First workshop on AI awareness for threat detection and epidemic intelligence

News

On 2-3 October 2024, 26 participants from 23 EU/EEA countries, WHO and the European Commission attended the first workshop on artificial intelligence (AI) awareness for threat detection and epidemic intelligence organised by ECDC.

Organised by the ECDC Epidemic Intelligence team with the technical support of Accenture through the implementation of the framework contract on general AI, the main objective of the workshop was to increase awareness and understanding of the opportunities AI brings to threat detection and epidemic intelligence.

Throughout these two days, participants increased their understanding of different AI techniques, including generative AI, identified common challenges in epidemic intelligence and mapped them to potential AI solutions. The workshop had a hands-on approach, enabling participants to experience key considerations on responsible AI and the AI Act when implementing AI for threat detection and epidemic intelligence. They also worked on generative AI tools and prompt engineering (how to ask questions to generative AI tools) and were presented with real use cases on the use of AI in different organisations.

AI workshop participants

An important outcome of this meeting was the ideation of potential AI solutions to address challenges identified in the breakout groups: increasing the efficiency of the screening process to detect public health events, automating the timely and tailored communication of public health threats, and creating an information retrieval system to deliver expert knowledge when managing acute infectious disease events. Furthermore, the participants received a compact and informative handbook on overarching AI techniques to solve some of the common challenges: classification, regression, clustering, computer vision, natural language processing and generative models.

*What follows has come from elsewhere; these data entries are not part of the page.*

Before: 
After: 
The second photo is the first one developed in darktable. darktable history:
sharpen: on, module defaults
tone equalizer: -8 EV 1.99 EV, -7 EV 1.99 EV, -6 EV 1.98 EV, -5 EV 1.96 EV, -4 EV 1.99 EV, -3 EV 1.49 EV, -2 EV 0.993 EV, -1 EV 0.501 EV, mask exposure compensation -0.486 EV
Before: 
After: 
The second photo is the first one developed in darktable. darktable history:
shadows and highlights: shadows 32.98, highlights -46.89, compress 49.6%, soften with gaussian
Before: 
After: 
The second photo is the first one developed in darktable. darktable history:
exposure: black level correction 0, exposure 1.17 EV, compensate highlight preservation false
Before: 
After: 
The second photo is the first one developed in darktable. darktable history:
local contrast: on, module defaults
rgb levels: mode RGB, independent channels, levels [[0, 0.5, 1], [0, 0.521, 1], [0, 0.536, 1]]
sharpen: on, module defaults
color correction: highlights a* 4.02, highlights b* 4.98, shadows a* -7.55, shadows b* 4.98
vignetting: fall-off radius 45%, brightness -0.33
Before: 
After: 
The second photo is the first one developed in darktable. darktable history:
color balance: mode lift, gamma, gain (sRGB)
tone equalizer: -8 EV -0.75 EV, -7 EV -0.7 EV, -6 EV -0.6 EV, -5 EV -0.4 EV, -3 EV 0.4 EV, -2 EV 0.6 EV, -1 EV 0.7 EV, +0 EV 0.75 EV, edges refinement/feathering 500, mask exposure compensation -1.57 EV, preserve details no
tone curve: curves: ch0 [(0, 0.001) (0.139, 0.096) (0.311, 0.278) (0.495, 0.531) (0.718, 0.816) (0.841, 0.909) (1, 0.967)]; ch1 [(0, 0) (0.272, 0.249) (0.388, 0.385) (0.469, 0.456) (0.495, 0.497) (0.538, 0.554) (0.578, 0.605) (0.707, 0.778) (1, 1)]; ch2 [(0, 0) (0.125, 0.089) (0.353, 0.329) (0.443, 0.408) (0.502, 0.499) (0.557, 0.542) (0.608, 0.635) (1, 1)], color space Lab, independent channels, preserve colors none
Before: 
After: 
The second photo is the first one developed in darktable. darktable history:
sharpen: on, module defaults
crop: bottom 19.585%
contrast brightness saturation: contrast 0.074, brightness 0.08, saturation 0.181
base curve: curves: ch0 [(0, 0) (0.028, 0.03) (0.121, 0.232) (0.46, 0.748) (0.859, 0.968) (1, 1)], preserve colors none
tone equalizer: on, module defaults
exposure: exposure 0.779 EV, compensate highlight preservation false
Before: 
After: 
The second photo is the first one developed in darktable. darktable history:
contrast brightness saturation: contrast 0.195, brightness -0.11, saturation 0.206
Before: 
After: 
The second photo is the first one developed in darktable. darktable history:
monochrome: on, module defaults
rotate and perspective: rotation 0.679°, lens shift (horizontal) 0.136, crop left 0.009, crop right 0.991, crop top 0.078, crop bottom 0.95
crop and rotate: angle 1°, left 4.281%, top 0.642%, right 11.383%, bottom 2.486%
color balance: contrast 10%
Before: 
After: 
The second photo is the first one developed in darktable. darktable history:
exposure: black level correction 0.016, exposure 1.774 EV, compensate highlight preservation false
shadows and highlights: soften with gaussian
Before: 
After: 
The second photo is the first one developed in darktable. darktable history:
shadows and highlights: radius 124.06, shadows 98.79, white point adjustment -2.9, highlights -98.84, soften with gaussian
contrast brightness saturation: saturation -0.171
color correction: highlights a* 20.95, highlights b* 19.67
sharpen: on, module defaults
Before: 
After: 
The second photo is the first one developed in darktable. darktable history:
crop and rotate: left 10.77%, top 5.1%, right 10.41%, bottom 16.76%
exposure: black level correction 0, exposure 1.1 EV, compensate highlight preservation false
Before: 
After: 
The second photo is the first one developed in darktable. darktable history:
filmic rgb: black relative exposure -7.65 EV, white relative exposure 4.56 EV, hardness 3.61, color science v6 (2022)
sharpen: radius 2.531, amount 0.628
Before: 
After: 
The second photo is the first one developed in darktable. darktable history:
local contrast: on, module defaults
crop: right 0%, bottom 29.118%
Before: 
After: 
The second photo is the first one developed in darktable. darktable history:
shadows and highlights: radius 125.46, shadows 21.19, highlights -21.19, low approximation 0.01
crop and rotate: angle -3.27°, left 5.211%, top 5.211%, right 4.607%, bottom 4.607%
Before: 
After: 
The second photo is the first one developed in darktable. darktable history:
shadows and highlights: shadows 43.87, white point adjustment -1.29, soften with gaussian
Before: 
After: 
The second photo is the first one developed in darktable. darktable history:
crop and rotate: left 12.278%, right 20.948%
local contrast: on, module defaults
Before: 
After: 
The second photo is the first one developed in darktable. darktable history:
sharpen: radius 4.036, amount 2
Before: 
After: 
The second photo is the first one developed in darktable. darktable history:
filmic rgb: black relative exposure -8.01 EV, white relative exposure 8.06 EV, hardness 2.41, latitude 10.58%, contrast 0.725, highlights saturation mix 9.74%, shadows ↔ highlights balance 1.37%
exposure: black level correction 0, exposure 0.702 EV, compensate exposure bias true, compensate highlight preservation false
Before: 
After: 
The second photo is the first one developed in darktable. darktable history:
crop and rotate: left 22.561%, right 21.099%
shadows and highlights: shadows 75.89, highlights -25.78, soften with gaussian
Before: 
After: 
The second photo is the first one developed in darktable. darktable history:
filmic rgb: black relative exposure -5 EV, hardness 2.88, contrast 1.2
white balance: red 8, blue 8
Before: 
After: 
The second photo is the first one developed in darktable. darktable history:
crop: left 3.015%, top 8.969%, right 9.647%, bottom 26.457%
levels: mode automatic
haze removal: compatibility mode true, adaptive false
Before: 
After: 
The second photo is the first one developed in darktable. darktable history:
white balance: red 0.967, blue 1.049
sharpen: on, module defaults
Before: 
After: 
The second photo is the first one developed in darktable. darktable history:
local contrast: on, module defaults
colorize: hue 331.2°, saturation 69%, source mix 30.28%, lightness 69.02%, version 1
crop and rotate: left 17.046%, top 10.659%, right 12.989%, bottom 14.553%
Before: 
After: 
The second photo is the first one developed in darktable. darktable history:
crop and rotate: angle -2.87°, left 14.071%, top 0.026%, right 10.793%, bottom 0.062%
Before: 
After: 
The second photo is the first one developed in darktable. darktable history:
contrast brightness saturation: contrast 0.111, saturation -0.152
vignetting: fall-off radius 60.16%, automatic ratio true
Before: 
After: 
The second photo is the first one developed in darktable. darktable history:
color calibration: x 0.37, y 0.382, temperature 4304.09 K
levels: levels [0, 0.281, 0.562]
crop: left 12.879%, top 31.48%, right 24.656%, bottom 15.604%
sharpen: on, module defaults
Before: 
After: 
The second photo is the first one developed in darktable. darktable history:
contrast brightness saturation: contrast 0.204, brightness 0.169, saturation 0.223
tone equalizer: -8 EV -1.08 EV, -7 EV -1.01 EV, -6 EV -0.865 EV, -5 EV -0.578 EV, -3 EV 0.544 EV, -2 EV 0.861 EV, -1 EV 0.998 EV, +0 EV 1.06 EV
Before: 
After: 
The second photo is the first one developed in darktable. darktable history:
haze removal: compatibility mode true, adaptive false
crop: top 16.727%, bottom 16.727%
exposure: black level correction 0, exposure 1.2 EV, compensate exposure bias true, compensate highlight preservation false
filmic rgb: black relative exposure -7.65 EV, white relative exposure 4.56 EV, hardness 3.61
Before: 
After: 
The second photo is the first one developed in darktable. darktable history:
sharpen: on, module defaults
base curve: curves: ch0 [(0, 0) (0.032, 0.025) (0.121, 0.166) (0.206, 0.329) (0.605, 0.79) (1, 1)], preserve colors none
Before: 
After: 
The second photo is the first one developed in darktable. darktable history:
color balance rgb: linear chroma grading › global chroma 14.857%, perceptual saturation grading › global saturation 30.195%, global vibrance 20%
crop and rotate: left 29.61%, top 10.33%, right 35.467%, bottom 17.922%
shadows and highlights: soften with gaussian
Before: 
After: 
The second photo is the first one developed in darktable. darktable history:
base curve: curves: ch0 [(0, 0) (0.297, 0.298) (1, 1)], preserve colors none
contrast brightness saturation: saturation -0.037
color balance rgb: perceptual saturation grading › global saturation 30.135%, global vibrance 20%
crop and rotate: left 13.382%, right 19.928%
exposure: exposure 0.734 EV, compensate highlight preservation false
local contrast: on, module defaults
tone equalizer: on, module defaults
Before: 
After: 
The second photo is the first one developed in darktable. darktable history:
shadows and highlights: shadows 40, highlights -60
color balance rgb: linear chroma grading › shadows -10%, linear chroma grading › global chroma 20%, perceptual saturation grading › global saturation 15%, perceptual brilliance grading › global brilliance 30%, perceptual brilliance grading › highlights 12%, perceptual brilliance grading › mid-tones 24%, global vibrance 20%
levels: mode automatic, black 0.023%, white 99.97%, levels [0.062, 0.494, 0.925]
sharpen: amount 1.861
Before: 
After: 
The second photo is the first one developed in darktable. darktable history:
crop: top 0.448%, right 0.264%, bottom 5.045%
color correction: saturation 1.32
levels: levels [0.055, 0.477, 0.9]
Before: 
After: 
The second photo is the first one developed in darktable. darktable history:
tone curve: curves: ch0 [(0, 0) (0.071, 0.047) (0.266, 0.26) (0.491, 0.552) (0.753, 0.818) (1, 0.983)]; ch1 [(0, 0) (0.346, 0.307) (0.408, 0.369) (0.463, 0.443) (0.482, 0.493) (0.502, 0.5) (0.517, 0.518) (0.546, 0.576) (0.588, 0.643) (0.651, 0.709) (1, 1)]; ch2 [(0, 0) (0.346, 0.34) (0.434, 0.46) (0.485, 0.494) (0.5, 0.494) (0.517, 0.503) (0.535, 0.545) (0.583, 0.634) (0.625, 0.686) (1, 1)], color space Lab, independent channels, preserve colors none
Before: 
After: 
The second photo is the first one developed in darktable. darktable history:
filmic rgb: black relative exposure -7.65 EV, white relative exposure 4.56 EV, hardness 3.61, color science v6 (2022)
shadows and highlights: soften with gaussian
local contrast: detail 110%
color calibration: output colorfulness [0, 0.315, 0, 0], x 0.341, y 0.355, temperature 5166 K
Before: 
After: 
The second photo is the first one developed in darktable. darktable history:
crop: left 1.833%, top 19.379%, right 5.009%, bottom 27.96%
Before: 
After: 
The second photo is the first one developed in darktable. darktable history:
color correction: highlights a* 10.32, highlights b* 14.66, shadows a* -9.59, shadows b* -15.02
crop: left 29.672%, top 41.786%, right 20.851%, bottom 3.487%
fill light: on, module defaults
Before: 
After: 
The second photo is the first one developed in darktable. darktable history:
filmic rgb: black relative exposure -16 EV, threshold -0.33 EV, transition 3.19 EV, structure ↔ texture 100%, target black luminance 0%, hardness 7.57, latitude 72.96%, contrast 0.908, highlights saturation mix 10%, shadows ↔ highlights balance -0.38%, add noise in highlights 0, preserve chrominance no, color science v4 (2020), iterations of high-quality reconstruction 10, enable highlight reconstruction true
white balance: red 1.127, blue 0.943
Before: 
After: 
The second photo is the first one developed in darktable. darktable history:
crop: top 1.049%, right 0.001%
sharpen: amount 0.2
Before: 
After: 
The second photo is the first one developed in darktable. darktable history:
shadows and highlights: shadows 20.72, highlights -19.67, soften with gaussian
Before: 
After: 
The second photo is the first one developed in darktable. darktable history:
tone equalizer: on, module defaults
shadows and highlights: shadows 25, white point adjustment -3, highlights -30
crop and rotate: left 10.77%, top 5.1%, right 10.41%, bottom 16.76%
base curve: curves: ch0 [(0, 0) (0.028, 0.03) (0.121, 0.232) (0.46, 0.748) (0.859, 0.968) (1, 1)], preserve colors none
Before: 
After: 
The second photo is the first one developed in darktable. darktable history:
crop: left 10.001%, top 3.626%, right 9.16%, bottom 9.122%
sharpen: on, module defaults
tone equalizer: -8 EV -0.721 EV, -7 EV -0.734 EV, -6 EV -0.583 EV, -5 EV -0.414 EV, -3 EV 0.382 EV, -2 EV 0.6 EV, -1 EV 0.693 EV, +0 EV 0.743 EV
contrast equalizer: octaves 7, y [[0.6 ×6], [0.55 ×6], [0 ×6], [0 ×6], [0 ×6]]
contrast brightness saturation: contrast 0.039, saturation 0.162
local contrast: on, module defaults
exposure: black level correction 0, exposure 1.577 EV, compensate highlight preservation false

It was agreed during the workshop that countries are at different stages in the implementation of AI and there are also different struggles which may affect the speed of implementing this technology. However, there were some common challenges highlighted, including the lack of knowledge from public health experts on the technology, the lack of a platform in which countries can share their initiatives and lessons learned, and the need for organising similar workshops with decision-makers at the country level. 

As next steps, ECDC will prepare the report of the workshop to be shared with invited and attending participants and explore further initiatives to support countries in implementing this technology at the country level.